START Selected extract
Re: [haskell-pipes] Producers, Purity and Resumability

Jeremy Shaw Thu, 30 Jan 2014 12:44:59 -0800

Yes -- io-stream forces everything to be done in the IO monad and uses
hidden IORefs. conduit also uses hidden IORefs for resumable streams.


But is that really the best choice?

- jeremy

On Thu, Jan 30, 2014 at 2:12 PM, Carter Schonwald
<[email protected]> wrote:
> I think this precise issue is why the snap server http parser tooling uses
> the iostreams lib!
>
>
> On Thu, Jan 30, 2014 at 1:02 PM, Jeremy Shaw <[email protected]> wrote:
>>
>> I have been thinking about what it means to run a 'Producer'
>> twice. Specifically -- whether the Producer resumes where it left of
>> or not. I think that in general the behavior is undefined. I feel like
>> this has not been explicitly stated much -- so I am going to say it
>> now. In some sense, it should be obvious -- but when peering through
>>  the haze of Pipes, StateT, and IO, the simple things can get lost.
>>
>> Consider two different cases:
>>
>>  1. a producer that produces values from a pure list
>>
>>  2. a producer that produces values from a network connection
>>
>>
>> If we run the first producer twice we will get the same answer each
>> time. If we run the second producer twice -- we will likely get
>> different results -- depending on what data is available from the
>> network stream.
>>
>> Now -- that is not entirely surprising -- one value is pure and one is
>> based on IO. So that is no different than calling a normal pure
>> function versus a normal IO function.
>>
>> But -- I think it can be easy to forget that when writing pipes
>> code. Imagine we write some pipes code that processes a network stream
>> -- and it relies on the fact that the network Producer automatically
>> resumes from where it left off.
>>
>> Now, let's pretend we want to test our code. So we create a pure
>> Producer that produces the same bytestring that the network pipe was
>> producing. Alas, our code will not work because the pure Producer does
>> not automatically resume when called multiple times.
>>
>> I think this means that we must assume, by default, that the Producer
>> does not have resumable behavior. If we want to write code that relies
>> on the resumable behavior -- then we must explictly ensure that it
>> happens.
>>
>> In pipes-parse the resumability is handled by storing the 'Producer'
>> in 'StateT'.
>>
>> Another alternative is to use an 'IORef'. I have an example of the
>> 'IORef' solution below.
>>
>> > module Main where
>>
>> > import Data.IORef             (IORef(..), newIORef, readIORef,
>> > writeIORef)
END Selected extract
■ Actions to take
1) Answer these questions about the Haskell pipes thread, one answer per line:
(a) Which library, according to the top reply, forces everything to be done in the IO monad?
(b) What tooling does Carter Schonwald say uses the iostreams lib?
(c) How does pipes-parse handle resumability?
2) Transcribe everything in the Haskell pipes thread from "Re: [haskell-pipes] Producers, Purity" down to "the best choice?".
3) Go on with the Haskell pipes thread, starting at the point where it stops.
The records are separate material, distinct from the Haskell pipes thread.
START Data supplied
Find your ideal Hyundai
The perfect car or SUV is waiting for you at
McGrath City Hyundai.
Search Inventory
END Data supplied
START Data supplied
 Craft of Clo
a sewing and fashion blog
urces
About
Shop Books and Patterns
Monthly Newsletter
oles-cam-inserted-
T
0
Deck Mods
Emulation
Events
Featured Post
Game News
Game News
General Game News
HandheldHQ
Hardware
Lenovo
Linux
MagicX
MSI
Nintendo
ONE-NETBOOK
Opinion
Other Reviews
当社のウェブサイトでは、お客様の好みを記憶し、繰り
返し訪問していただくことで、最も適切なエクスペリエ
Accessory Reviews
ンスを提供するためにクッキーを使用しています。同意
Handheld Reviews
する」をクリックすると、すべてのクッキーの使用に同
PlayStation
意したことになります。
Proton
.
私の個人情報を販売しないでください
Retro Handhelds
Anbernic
END Data supplied
START Data supplied
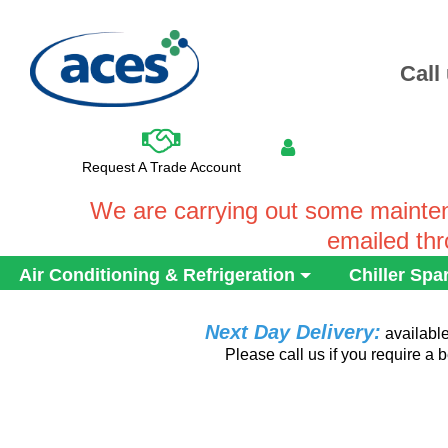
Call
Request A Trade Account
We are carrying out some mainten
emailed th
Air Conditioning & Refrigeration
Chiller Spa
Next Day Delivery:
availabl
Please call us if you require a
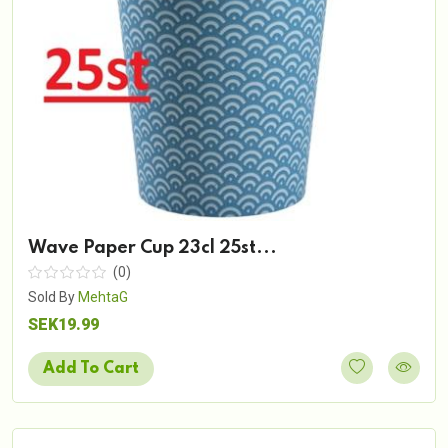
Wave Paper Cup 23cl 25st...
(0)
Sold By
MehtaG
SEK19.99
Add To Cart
END Data supplied
■ Answers below
1)
(a) io-stream
(b) The snap server http parser tooling
(c) By storing the 'Producer' in 'StateT'

2)
Re: [haskell-pipes] Producers, Purity and Resumability

Jeremy Shaw Thu, 30 Jan 2014 12:44:59 -0800

Yes -- io-stream forces everything to be done in the IO monad and uses
hidden IORefs. conduit also uses hidden IORefs for resumable streams.


But is that really the best choice?

3)
>> > import           Pipes
>> > import qualified Pipes.Prelude as P
>>
>> Here is our pure Producer:
>>
>> > pure10 :: (Monad m) => Producer Int m ()
>> > pure10 = mapM_ yield [1..10]
>>
>> And here is a function which uses a Producer twice.
>>
>> > take5_twice :: Show a => Producer a IO () -> IO ()
>> > take5_twice p =
>> >     do runEffect $ p >-> P.take 5 >-> P.print
>> >        putStrLn "<<Intermission>>"
>> >        runEffect $ p >-> P.take 5 >-> P.print
>>
>> Note that we have limited ability reason about the results since we do
>> not know if the 'Producer' is resumable or not.
>>
>> If we run 'take5_twice' using our pure Producer:
>>
>> > pure10_test :: IO ()
>> > pure10_test =
>> >     take5_twice pure10
>>
>> it will restart from 1 each time:
>>
>>     > pure10_test
>>     1
>>     2
>>     3
>>     4
>>     5
>>     <<Intermission>>
>>     1
>>     2
>>     3
>>     4
>>     5
>>
>> Here is a (not very generalized) function that uses an 'IORef' to
>> store the current position in the 'Producer' -- similar to how
>> 'StateT' works:
>>
>> > resumable :: Producer Int IO () -> IO (Producer Int IO ())
>> > resumable p0 =
>> >    do ref <- liftIO $ newIORef p0
>> >       return (go ref)
>> >    where
>> >      go :: IORef (Producer Int IO ()) -> Producer Int IO ()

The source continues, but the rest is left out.